Yes, even New York City is becoming a strip mall.


But, just when you thought to complain about how much it is going to cost to take the kids to a ball game next year, the Mets are raising their prices by 79% as they move into their new stadium next year and the Yanks top seat in the new Yankee stadium will be $2,500.00, here comes football season. 


The newly announced stadium for the Jets and Giants, which also opens next year, is running the latest con designed to up profits for owners and players alike: personal seat licenses.


From now on, when you want to purchase any season tickets to a New York football team, the first thing you have to buy is a seat license.  This will allow you the right to buy the season tickets.

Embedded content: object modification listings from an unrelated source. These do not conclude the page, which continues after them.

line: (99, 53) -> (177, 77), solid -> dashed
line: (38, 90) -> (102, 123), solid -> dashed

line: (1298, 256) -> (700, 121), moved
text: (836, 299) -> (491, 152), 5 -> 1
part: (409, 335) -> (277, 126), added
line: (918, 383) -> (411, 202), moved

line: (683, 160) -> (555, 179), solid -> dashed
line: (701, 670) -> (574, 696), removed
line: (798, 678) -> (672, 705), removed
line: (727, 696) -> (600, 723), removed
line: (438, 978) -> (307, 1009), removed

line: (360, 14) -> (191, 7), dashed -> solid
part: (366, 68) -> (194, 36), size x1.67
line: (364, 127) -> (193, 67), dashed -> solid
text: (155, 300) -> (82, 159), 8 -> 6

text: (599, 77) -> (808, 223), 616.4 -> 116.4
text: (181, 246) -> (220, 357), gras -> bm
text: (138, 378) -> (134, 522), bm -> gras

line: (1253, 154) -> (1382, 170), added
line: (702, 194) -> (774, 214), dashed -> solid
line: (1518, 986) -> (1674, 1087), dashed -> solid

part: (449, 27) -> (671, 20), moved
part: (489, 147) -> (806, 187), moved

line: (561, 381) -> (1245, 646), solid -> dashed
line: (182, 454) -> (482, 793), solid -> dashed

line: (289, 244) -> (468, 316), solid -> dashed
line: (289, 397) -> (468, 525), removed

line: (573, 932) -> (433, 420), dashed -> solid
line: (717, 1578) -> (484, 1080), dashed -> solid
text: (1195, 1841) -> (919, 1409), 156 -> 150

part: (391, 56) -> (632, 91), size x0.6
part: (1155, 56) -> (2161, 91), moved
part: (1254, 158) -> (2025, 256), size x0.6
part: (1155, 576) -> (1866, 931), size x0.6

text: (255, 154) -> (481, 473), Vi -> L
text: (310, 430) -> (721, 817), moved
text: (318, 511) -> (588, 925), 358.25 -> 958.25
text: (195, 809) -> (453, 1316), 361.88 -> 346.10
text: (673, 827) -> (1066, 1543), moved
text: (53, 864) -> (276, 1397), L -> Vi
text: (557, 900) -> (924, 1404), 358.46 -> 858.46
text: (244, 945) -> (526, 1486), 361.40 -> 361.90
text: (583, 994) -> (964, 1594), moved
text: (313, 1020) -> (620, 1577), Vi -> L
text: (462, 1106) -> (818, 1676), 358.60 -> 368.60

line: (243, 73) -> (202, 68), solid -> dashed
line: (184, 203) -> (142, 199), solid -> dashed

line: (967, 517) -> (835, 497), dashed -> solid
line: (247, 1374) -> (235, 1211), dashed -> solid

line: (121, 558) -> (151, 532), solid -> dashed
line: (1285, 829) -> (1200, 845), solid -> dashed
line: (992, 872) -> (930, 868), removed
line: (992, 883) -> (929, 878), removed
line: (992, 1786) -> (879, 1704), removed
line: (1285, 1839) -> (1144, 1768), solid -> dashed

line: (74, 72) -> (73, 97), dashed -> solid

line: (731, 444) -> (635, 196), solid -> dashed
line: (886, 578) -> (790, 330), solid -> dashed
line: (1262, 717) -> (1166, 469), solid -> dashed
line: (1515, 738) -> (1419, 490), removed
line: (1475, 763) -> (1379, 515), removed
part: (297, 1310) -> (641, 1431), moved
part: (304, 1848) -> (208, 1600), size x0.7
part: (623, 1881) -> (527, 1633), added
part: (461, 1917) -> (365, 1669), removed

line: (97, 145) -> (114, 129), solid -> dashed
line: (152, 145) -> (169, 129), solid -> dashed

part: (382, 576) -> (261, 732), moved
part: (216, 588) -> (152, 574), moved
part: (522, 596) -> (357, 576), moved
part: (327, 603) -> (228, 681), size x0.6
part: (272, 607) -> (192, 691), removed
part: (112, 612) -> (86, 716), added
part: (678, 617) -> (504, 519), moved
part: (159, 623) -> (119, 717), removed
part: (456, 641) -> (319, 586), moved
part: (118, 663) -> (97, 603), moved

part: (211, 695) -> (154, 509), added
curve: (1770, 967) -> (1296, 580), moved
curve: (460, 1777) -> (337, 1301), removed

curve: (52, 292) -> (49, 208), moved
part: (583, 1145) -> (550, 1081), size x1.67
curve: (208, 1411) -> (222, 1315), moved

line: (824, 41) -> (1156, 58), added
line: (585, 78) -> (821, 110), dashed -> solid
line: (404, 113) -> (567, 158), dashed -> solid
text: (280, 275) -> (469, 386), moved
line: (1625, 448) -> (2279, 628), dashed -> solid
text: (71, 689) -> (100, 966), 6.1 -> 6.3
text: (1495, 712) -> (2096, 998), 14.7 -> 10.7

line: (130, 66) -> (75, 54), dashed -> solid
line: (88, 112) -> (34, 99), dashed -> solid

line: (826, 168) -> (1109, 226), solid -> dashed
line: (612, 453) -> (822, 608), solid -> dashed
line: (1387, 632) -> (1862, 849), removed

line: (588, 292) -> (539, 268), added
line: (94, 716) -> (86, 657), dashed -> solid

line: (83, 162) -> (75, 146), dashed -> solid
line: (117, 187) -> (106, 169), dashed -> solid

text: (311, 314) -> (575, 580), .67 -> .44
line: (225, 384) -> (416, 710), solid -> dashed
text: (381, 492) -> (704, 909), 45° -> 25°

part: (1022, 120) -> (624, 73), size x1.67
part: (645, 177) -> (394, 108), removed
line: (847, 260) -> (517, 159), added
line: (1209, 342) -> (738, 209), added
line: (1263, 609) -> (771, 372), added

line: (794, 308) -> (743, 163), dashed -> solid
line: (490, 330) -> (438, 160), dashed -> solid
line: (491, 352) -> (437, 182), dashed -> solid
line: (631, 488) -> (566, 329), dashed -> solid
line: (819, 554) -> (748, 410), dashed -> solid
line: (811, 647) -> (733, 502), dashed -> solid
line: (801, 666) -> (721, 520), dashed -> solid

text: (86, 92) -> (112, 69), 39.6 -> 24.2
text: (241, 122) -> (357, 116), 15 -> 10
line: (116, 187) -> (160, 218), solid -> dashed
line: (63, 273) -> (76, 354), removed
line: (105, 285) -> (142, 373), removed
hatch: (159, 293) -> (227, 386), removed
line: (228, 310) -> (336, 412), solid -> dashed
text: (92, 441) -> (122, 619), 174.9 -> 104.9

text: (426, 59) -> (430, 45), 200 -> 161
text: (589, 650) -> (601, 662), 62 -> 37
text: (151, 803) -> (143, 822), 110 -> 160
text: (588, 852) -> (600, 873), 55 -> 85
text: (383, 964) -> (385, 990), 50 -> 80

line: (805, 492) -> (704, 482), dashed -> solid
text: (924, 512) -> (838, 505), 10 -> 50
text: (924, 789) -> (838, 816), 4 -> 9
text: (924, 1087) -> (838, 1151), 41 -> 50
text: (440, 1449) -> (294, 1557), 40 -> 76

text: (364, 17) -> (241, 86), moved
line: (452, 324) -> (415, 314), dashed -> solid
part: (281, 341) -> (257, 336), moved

If this sounds like an out and out shake down, it is.  Mark Kriegel writes:


I know a guy whose seats will go from $85 to $700 when the new football stadium opens in 2010. He doesn’t want to give his name for fear of reprisal, believing that the Maras and the Tisches can be as vindictive as the Sopranos. He’s desperately trying to hold on to the tickets, which have been in his wife’s family since the fifties when an uncle bought them to celebrate his survival in the Korean War.

But most likely, they’ll be sold. The corporation that buys them will enjoy waitress service and free non-alcoholic beverages.


The owners of the Giants and Jets have incurred a large debt in building their new stadium.  (The state of New Jersey just raised taxes on their residents to cover their cost of building this new pitch, so everyone is paying for this new joint, whether you can actually afford to go or not.)  So they use the personal seat license to not only hit every customer twice for season tickets but to get the proper part of the fan base, the Hedge Fund class, that can afford to see their massively priced football team in person in the seats.


My Lord, they’re running their con using the Zola System’s Rule of Three.


What I find most ironic is the Hedge Fund Class are letting themselves be fleeced twice for tickets to a football game.  I know Generation Y and perhaps most Generation Xers as well have no street smarts but this, money managers throwing money away is a sure sign the apocalypse is upon us.